### Задание A
Ответь на вопросы по отрывку о науке:
(i) Что, по словам отрывка, мы понимаем под прогрессом?
(ii) Что понимается под Универсумом?
(iii) Чем названа наука в первом предложении последнего абзаца?
### Задание B
Верни из отрывка о науке часть текста, начиная со слов «Масло, и говядина, и» и заканчивая словами «выражает недостижимость упорядоченности.».
### Задание C
Напиши продолжение отрывка о науке, начиная сразу после его последнего предложения.

### Фрагмент текста
--- --- ---
Под прогрессом мы понимаем насилие.

Масло, и говядина, и кровь, и камни с разными странными надписями.

3

Итак, мы говорим, что наука имеет не больше отношения к реальному знанию, чем рост растения, или организация отделов универмага, или развитие нации: все они принимают в себя, ассимилируют, или организуют, или систематизируют — то есть представляют собой стремление к состоянию позитива — к тому, кажется мне, что обычно называют раем.

Невозможна никакая подлинная наука там, где существует непрерывная изменчивость, но всякое изменение, говоря в более точных терминах, промежуточно или случайно, поскольку сама принадлежность к Непрерывности выражает недостижимость упорядоченности.

Неизменное, то есть действительное и устойчивое, для Непрерывности не существует — подобно тому как, говоря приближенно, непрерывная интерпретация внешних звуков в сознании спящего не может продолжать существование, поскольку соприкосновение с относительной реальностью будет уже не сном, но пробуждением.

Наука есть попытка пробудиться к действительности и, следовательно, попытка достичь равномерности и единообразия. То есть равномерность и единообразие стремятся отсечь все внешнее, что могло бы их нарушить. Под Универсумом мы понимаем действительность. Отсюда идея, что основное сверхустремление науки безразлично к частному предмету изучения: что истинный дух ее — в стремлении упорядочить. Жучки, и звезды, и химические смеси — они квазиреальны, и о них в действительности нечего узнавать; зато систематизация псевдоданных есть приближение к реальности, или окончательному пробуждению.
--- --- ---
### Данные
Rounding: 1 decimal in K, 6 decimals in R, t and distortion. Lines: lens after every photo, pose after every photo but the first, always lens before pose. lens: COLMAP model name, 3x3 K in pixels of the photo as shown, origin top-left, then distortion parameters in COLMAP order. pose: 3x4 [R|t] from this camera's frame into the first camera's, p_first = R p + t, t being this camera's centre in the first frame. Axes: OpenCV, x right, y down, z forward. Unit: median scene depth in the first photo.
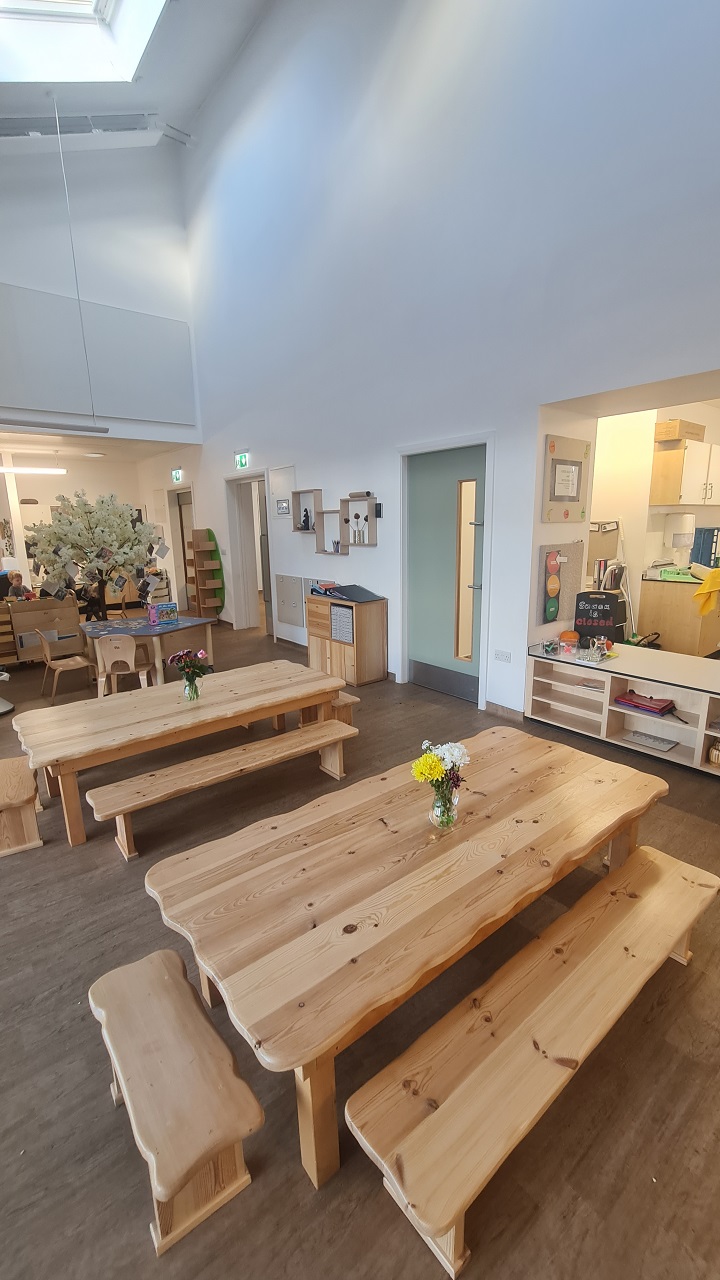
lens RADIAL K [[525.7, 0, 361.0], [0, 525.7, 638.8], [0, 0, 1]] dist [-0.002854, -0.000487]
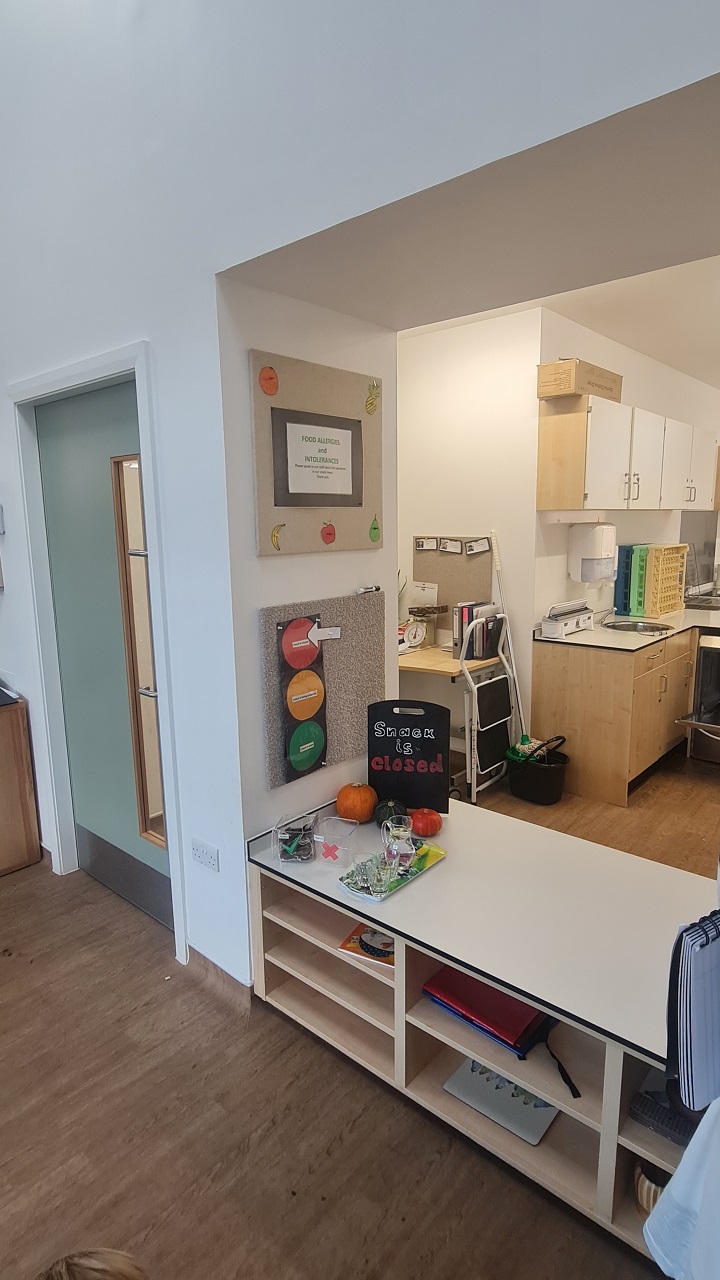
--- --- ---
### Ответ A
(i) Насилие.
(ii) Действительность.
(iii) Попыткой пробудиться к действительности и, следовательно, попыткой достичь равномерности и единообразия.

### Ответ B
Масло, и говядина, и кровь, и камни с разными странными надписями.

3

Итак, мы говорим, что наука имеет не больше отношения к реальному знанию, чем рост растения, или организация отделов универмага, или развитие нации: все они принимают в себя, ассимилируют, или организуют, или систематизируют — то есть представляют собой стремление к состоянию позитива — к тому, кажется мне, что обычно называют раем.

Невозможна никакая подлинная наука там, где существует непрерывная изменчивость, но всякое изменение, говоря в более точных терминах, промежуточно или случайно, поскольку сама принадлежность к Непрерывности выражает недостижимость упорядоченности.

### Ответ C
Или спящее сознание — с его кентаврами и канарейками, превращающимися в жирафов, — для таких созданий не может быть биологии, но попытка спящего разума систематизировать их станет движением к пробуждению, если под бодрствованием — относительным — мы понимаем лучшую мысленную координацию.

Так что для попытки систематизировать, отсекая по возможности все внешнее, идея падающих извне предметов в науке подобна жестяной дудочке, вторгающейся в относительно стройную музыкальную композицию — мушиным точкам в более гармоничной композиции художника — суфражистке, выступающей с политическими лозунгами на молитвенном собрании.

Если все есть одно, то есть промежуточное состояние между реальностью и нереальностью, и ничто не способно вырваться из него и установить собственную целостность, и не могло бы «существовать» в непрерывности, если бы вырвалось из нее, так же как родившийся ребенок не может в то же время оставаться зародышем, я, разумеется, признаю отсутствие позитивного различия между наукой и христианской наукой — и отношение обеих ко всему нежелательному одинаково: «не существует».

Для лорда Кельвина, также как для миссис Эдди[1], все, что их не устраивает, не существует.

Конечно, нет, — соглашаемся мы, промежуточники, но в Непрерывности точно так же нет и абсолютного несуществования.

Или христианский ученый и зубная боль — в окончательном смысле ни того, ни другого не существует, но то же относится и к их несуществованию, и, если верить нашим докторам, победит тот, кто достигнет большего приближения.

Секрет власти…

Думаю, это тоже глубокая мысль.

Хотите властвовать над чем-то?

Будьте ближе к реальности, чем оно.

Мы начнем с желтых субстанций, выпадающих иногда на эту землю, мы увидим, оказываются ли данные о них ближе к реальности, чем догмы, отрицающие их существование — то есть отрицающие их как нечто внешнее по отношению к этой земле.

Мы основываемся только на впечатлении. У нас нет ни позитивных мерок, ни стандартов. Реализм в искусстве, реализм в науке — они уходят в прошлое. В 1859 году следовало принимать дарвинизм; теперь многие биологи бунтуют и хотят допустить что-то иное. В свое время его следовало принимать, но, конечно, дарвиновская теория никогда не была доказана.

Выживают наиболее приспособленные.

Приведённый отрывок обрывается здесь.